Duck calls are always a great thing to slip into a Christmas stocking, and one that is well received, made in Texas, and sounds great is the Sure-Shot Game Calls Yentzen One 2 double-reed. Another good double-reed is the Zink’s Green Top Rocker. And you can’t go wrong with a Rich-n-Tone call, either the Original, the Short Barrel, the Daisy Cutter, or the Mondo.
By the way, dear old Santa, is this the year I finally get a cocobolo RNT Mondo in my Christmas stocking? I sure hope so because I’ve tried to be extra good in 2021. Just don’t ask my wife!
Bass fishing’s prime time isn’t that far off, so you can never go wrong with a baitcasting reel from Shimano, Lew’s, Quantum, or Daiwa. A graphite rod — do note that there are all kinds of options here, so check with your angler to get an idea of what they need and want — from Lew’s, Duckett Fishing Rods, St. Croix, or Temple Fork Outfitters are all good options.
What about lures? Maybe a Strike King KVD 1.5 or 2.5 squarebill crankbait, a Z-Man Chatterbait, a Spro Dean Rojas Bronzeye Frog, a Yum Yumbrella Flash Mob Jr. Alabama rig, or a package of soft plastic Senko’s will all work well on Dec. 25. And fishing line — either spools of monofilament, fluorocarbon, or braid — will always look great in a stocking too!
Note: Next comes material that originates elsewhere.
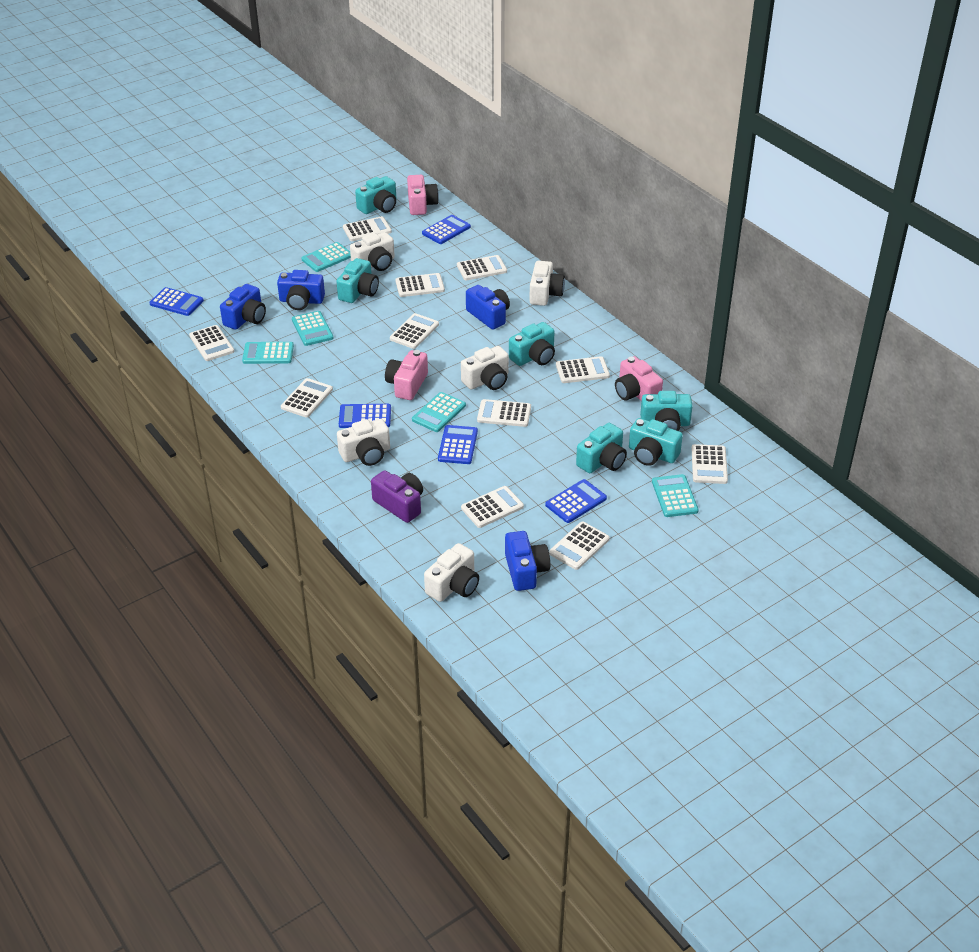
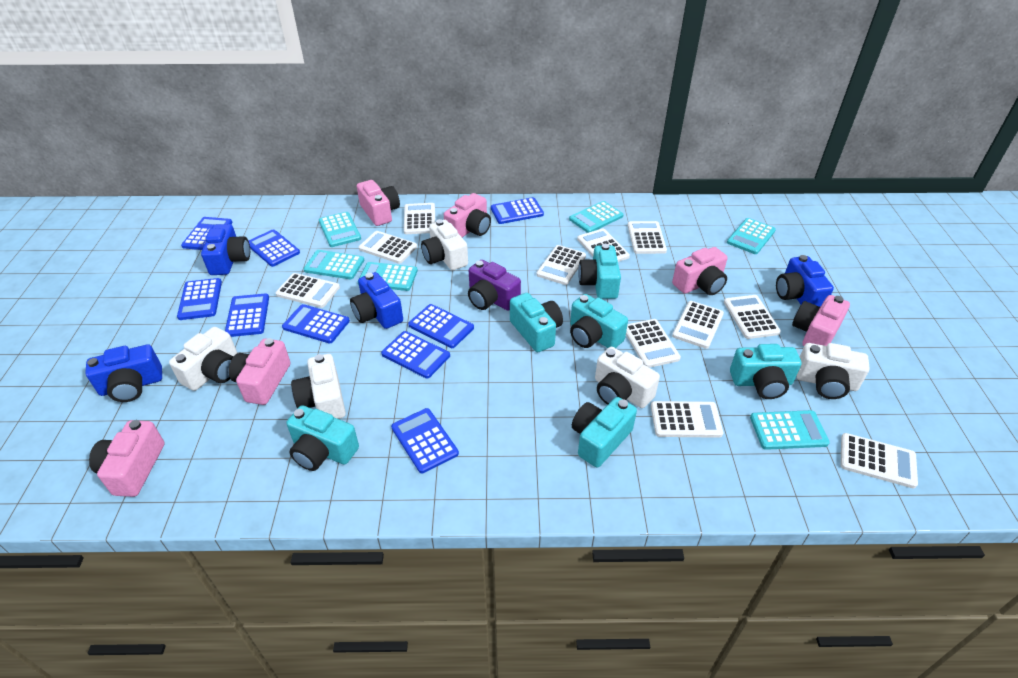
blue calculator: 5 -> 9
pink camera: 3 -> 6
turquoise calculator: 5 -> 6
If you’ve got a fly fisherman on your list, an Orvis Clearwater fly reel is a good choice, available at any of the Orvis store locations in Big D. You can’t go wrong with a Temple Fork Outfitters fly rod, maybe a TFO Lefty Kreh Legacy Series fly rod or an Axiom-II in either in 8 or 9 weight selections. And for line nippers, pliers, tippet, leaders, fly line, and good regional fly selections, see Tailwaters Fly Shop in downtown Dallas.
Finally, what about the outdoors cooking enthusiast on your shopping list? For a big ticket item, a Traeger Pro 780 Wi-Fi Pellet Grill and Smoker at Home Depot is a great choice. A Lodge cast iron Dutch Oven at Walmart will also work for smaller budgets, as will a bag of Traeger Premium Hardwood Pellets in Hickory, Pecan, or Mesquite. And for the stocking stuffer size gift, how about a bottle of Matt Pittman’s Meat Church Holy Gospel blend of seasoning, available at Academy?
While I don’t know if anyone other than my wife actually reads this — and maybe, on a rare occasion, jolly old St. Nicholas too — hopefully you can find something gift giving inspiration here for someone you love who loves the Creator’s great outdoors.
Good luck with your final week shopping, stay safe, and Merry Christmas!